Pick out and copy every line below that has the word "lines".

·····

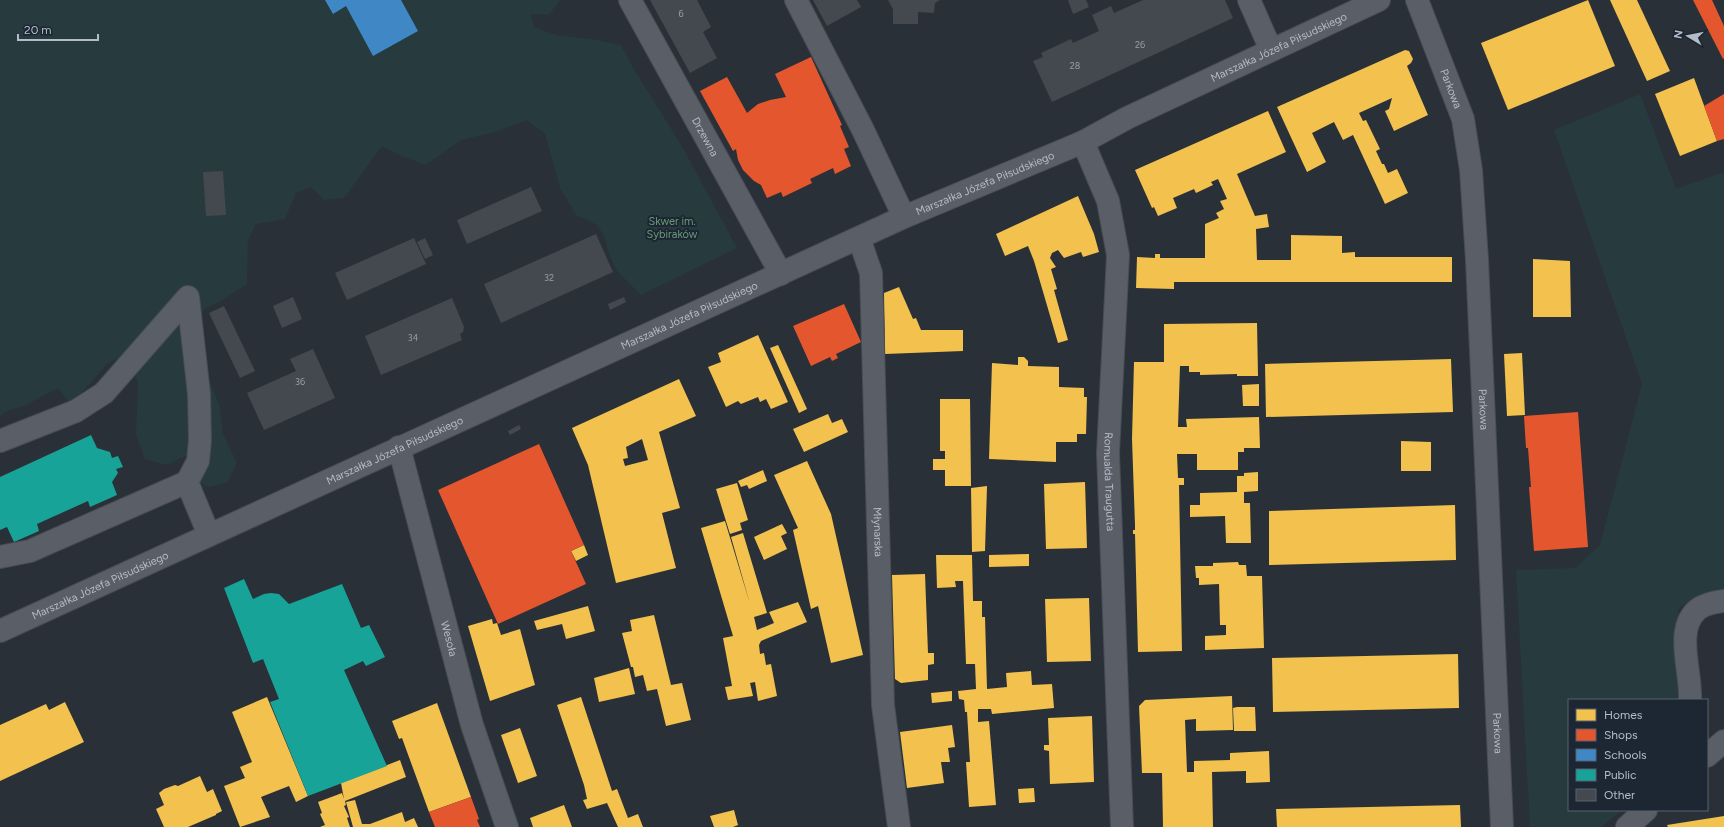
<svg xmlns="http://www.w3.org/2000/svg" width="1724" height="827" font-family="Figtree,sans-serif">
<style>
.green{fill:#273a3e}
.homes{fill:#f2c14e;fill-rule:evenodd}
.shops{fill:#e4572e}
.schools{fill:#3f88c5}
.public{fill:#17a398}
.building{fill:#444950}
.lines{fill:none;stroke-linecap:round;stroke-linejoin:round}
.minor-casing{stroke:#484c53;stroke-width:24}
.minor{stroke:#5a5e66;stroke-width:22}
.labels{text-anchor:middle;stroke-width:4;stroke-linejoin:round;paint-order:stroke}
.number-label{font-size:9px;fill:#989fab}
.street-label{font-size:11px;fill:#b4bcc9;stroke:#1d2633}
.park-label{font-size:11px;fill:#6b9a76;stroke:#1d2633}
</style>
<rect width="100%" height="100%" fill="#2a3038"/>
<g class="green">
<path d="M0,0H560L549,15L531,14L534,27L556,35L591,39L621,45L632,66L684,150L737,248L641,295L617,271L608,251L605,237L597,225L576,215L560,188L545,134L527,120L495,132L461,140L426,165L402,156L382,146L344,198L324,200L311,187L296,193L285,219L256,224L248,240L247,284L223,300L206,308L190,323L194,345L219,404L223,434L237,463L227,483L208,487L193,480L185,456L167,465L145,459L136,435L138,384L133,367L117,359L108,363L75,400L70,403L58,388L28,404L5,412L0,416Z"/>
<path d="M1640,94L1676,189L1724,172V590L1695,597L1678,609L1681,634L1683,700H1569V810H1622L1601,827H1530L1516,570L1575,568L1600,545L1642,384L1554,130Z"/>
</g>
<g class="homes">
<path d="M1588,0L1615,66L1508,110L1481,43Z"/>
<path d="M1610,0H1637L1670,71L1647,81Z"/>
<path d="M1405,50L1409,51L1413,59L1411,63L1407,66L1428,115L1394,131L1385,111L1389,109L1392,98L1359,113L1363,121L1366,120L1380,149L1376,151L1382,164H1384L1388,173L1397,169L1408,193L1385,204L1353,135L1343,140L1334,122L1312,133L1326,162L1307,172L1277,107Z"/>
<path d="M1694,78L1717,141L1680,156L1655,94Z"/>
<path d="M1268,111L1286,152L1237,174L1255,216L1267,214L1269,227L1256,229L1257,260H1291V235L1342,236V253L1355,252V257H1452V282H1174V289L1136,288L1137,257L1155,258V254H1160V258H1205V224L1219,218L1216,213L1224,209L1220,201L1227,199L1218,179L1211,182L1213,185L1196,193L1194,189L1173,198L1177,208L1158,216L1154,207L1152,208L1135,170Z"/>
<path d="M1078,196L1094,234L1099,252L1083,257L1081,252L1064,258L1058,250L1052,253L1050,258L1056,267L1051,269L1057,289L1054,290L1068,340L1058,343L1034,261L1028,246L1005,256L996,234Z"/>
<path d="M1533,259L1570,261L1571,317H1533Z"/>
<path d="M899,287L913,319L916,318L921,330H963V351L885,354L884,293Z"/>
<path d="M1257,323L1258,376H1237V374L1200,375V372H1189V366H1180L1178,427H1187L1186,419L1259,417L1260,448H1244V452H1238V470H1197V454H1177L1178,478H1184V485H1179L1182,651L1138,652L1135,534H1133V530H1135V525L1132,439L1134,362H1164V324Z"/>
<path d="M758,335L788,402L771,409L766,399L760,402L758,397L741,404L738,401L726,407L708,367L721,362L718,353Z"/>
<path d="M778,345L807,409L799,413L770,348Z"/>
<path d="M1522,353L1525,415L1507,416L1504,354Z"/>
<path d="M1018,357H1024L1028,361V366L1059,367V387L1084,388V397H1087L1086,434H1077V442H1056V462L989,459L992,363L1018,365Z"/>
<path d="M1451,359L1453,412L1266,417L1265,364Z"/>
<path d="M679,379L696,416L659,432L680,508L662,513L676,568L616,583L588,465L572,428ZM642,439L648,460L625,466L623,459L628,458L626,447Z"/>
<path d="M1259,384V406H1243L1242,385Z"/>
<path d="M940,399H970L971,486H945V470H933V459H945V451H940Z"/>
<path d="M828,414L832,423L842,419L848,432L804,452L793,429Z"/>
<path d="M1401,441L1431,442V471H1401Z"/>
<path d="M807,461L831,514L863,655L831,663L818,606L811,609L793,530L798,528L774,475Z"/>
<path d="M763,470L767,481L749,489L747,485L741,487L738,481Z"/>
<path d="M1258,472V491L1244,492V503H1250L1251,543H1226L1225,516L1190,517V505H1200V493L1237,492V476H1244V473Z"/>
<path d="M1085,482L1087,548L1046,549L1044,484Z"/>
<path d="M737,483L748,520L740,523L742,530L730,534L716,489Z"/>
<path d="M987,486L985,551L972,552L971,488Z"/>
<path d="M1455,505L1456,560L1269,565V511Z"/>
<path d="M725,521L750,604L731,537L743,533L767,613L754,617L757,630L774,623L769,612L798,602L807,622L761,641L759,645L760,654L764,653L766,665L771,664L777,696L758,701L755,682L750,683L753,696L728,700L725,687L732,686L723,638L733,636L701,528Z"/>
<path d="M782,524L787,533L781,536L787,549L764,560L754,537Z"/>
<path d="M584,545L588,555L576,561L571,551Z"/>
<path d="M1029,554V566L989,567V555Z"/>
<path d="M936,555H972L973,601H982V617H985L987,689L1007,687L1006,673L1031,671L1032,685L1052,684L1054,708L992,714L991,709H978V722L989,721L996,805L969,807L966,762H970L967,712H965L964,700L959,699L958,691L976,689L975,664H966L963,581H955L956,587L937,588Z"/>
<path d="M1238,562L1239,565H1246L1247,576H1262L1264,648L1205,650V636L1226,635V625H1220L1219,584L1199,585V578H1196L1195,566H1213V563Z"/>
<path d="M925,574L928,653H934V664L928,665V680L901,683L895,679L892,575Z"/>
<path d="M1089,598L1091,661L1047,662L1045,599Z"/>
<path d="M588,606L595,631L566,639L562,624L537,630L534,621Z"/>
<path d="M654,615L671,685L682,683L691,720L666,726L657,689L647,691L643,675L635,677L633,667H631L622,633L632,631L630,620Z"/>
<path d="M492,619L493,624L497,623L501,635L520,629L535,685L490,701L468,626Z"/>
<path d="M1458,654L1459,708L1273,712L1272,658Z"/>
<path d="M629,668L635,694L599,702L594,678Z"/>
<path d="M952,691V701L932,703L931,693Z"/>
<path d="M1232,696L1233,730L1196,731V719L1185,720L1187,772H1194V761L1230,760V753L1269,751L1270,782L1246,783V771L1212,772L1213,827H1163L1162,773H1142L1139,706L1145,700Z"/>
<path d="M267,697L308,796L296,802L289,786L261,797L270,817L240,827L224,786L245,778L240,767L252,762L232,712Z"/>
<path d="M581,697L612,791L617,789L628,818L638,814L643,827H618L607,803L587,809L583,800L587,799L584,785L557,705Z"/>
<path d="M65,702L84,742L0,781V725L46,704L49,710Z"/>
<path d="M437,703L471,797L429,812L402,738L399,739L392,721Z"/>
<path d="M1237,707H1255L1256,731H1234L1233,708Z"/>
<path d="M1092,716L1094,782L1050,784L1049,751L1044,750V745H1049L1048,718Z"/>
<path d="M952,725L955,747L948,748L950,762H941L944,783L907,788L900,732Z"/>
<path d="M520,728L537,776L518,783L501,735Z"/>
<path d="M400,760L406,777L345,801L346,805L344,806L349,817L347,818L350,827H320L325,825L320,814L322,813L318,802L342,793L344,799L341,783Z"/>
<path d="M200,776L207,792L213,789L222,811L216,814V815L188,827H164L156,809L164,805L159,793L164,789L175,785L178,786Z"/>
<path d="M1034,788L1035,802L1019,803L1018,789Z"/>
<path d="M355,800L362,824H370L402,812L405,822L414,818L418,827H353L346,802Z"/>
<path d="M564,805L572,827H533L530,818Z"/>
<path d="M1460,805L1461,827H1277L1276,809Z"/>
<path d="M734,810L738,825L733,827H714L710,816Z"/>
<path d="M1724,816V827H1668L1667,825Z"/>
</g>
<g class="shops">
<path d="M1693,0H1712L1724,26V58L1723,59Z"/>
<path d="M811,57L842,125L840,126L849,147L844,149L851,166L835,174L833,168L810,179L812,183L783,197L781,192L767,198L761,185L754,181L743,170L738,160L736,149L733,151L700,91L727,77L747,113L758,104L770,100L786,97L775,74Z"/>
<path d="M1724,94V139L1717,141L1704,106Z"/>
<path d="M844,304L861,342L836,354L838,358L832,361L830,357L811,366L793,326Z"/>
<path d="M1578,412L1588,547L1534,551L1529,487H1531L1528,448H1526L1524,416Z"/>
<path d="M539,444L584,545L571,551L586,584L498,624L438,490Z"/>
<path d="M471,797L479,819L477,820L480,827H435L429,812Z"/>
</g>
<path class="schools" d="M325,0H401L418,31L373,56L346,6L333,14Z"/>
<g class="public">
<path d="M91,435L97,448L110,452L112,458L118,456L123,467L116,469L118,473L112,482L117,495L90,507L88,501L37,524L39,531L14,542L7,527L0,530V477Z"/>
<path d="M244,579L253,599L264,594L271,593L279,594L289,604L342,584L361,628L369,625L385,657L366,666L363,661L344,670L387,766L308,796L270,702L279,699L263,659L253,663L224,588Z"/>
</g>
<g class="building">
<path d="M650,0H697L711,27L703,32L717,58L690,73Z"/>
<path d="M813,0H857L861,7L827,26Z"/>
<path d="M888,0H940L935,3L934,13L918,12V24H893V9Z"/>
<path d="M1068,0H1086L1089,7L1073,14Z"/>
<path d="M1143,0H1225L1233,18L1052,102L1033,61L1043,57L1041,53L1071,39L1073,43L1099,31L1092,15L1111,6L1114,13Z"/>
<path d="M223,171L226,215L206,216L203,172Z"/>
<path d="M531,187L542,211L467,244L457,220Z"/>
<path d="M596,234L613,272L501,323L484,284Z"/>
<path d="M414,238L426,264L347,300L335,273Z"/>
<path d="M425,238L433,255L425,259L417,242Z"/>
<path d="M293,297L302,319L282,328L273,306Z"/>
<path d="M624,297L626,302L610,310L608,304Z"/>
<path d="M452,298L464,327L463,332L460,334L462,340L381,375L365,336Z"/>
<path d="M224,306L255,371L240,378L209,313Z"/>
<path d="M313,349L335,398L264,430L247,393L296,371L290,359Z"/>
<path d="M519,425L521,429L510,435L508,431Z"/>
</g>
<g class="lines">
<defs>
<g id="minor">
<path id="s1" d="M630,0L781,274"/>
<path d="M796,0L863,130L904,217"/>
<path d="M1249,0L1271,50"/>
<path id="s2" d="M1417,0L1463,119L1471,170L1477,260L1502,827"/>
<path id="s3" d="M1083,142L1108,201L1118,255L1108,453L1122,827"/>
<path id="s4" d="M859,238L871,273L883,705L899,827"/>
<path d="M0,441L76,411L104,393L188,297L199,394L200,440L198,461L187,482L30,551L0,557"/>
<path id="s5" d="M399,447L472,725L507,827"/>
<path d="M187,482L209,535"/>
<path id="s6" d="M0,631L904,217L1083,142L1127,118L1379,0"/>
<path d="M1690,700C1692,673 1674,630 1697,610C1704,604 1716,602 1724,601"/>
<path d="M1707,756L1724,741"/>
<path d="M1627,827L1646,810"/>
</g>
</defs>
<use href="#minor" class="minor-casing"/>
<use href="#minor" class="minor"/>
</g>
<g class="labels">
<g class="number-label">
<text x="681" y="17">6</text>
<text x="1140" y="48">26</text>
<text x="1075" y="69">28</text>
<text x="549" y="281">32</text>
<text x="413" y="341">34</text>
<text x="300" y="385">36</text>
</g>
<g class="street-label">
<text dy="4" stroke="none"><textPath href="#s6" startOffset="1406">Marszałka Józefa Piłsudskiego</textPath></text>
<text dy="4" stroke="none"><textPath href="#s2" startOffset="95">Parkowa</textPath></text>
<text dy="4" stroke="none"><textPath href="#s1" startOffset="156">Drzewna</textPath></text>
<text dy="4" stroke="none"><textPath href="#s6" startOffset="1082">Marszałka Józefa Piłsudskiego</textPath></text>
<text dy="4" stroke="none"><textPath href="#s6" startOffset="758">Marszałka Józefa Piłsudskiego</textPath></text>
<text dy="4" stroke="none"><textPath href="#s2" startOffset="419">Parkowa</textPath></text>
<text dy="4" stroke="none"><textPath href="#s6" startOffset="434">Marszałka Józefa Piłsudskiego</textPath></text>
<text dy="4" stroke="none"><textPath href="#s3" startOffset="346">Romualda Traugutta</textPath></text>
<text dy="4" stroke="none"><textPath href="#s4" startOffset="296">Młynarska</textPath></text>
<text dy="4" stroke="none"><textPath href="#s6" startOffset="110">Marszałka Józefa Piłsudskiego</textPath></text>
<text dy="4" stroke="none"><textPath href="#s5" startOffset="198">Wesoła</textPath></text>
<text dy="4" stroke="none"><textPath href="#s2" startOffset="743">Parkowa</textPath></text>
</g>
<g class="park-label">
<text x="672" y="225">Skwer im.<tspan x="672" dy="13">Sybiraków</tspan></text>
</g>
</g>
<rect x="1568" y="699" width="140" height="112" fill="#1d2633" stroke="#59626f"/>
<rect x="1576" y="709" width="20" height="12" fill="#f2c14e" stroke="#59626f"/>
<text x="1604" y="719" font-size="12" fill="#b4bcc9">Homes</text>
<rect x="1576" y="729" width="20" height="12" fill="#e4572e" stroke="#59626f"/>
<text x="1604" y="739" font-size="12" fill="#b4bcc9">Shops</text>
<rect x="1576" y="749" width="20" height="12" fill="#3f88c5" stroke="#59626f"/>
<text x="1604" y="759" font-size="12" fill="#b4bcc9">Schools</text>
<rect x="1576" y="769" width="20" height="12" fill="#17a398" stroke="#59626f"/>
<text x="1604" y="779" font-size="12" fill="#b4bcc9">Public</text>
<rect x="1576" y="789" width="20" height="12" fill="#444950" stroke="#59626f"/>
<text x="1604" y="799" font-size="12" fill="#b4bcc9">Other</text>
<g transform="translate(1688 36) rotate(280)" stroke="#1d2633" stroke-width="3" paint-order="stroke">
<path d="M0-3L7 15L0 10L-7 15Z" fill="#b4bcc9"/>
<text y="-6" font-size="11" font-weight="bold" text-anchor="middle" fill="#b4bcc9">N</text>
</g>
<path d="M18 34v6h80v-6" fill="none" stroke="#b4bcc9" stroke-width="2"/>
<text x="24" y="34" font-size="12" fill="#b4bcc9" stroke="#1d2633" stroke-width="3" paint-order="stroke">20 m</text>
</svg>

·····

> **Response to the exercise**
.lines{fill:none;stroke-linecap:round;stroke-linejoin:round}
<g class="lines">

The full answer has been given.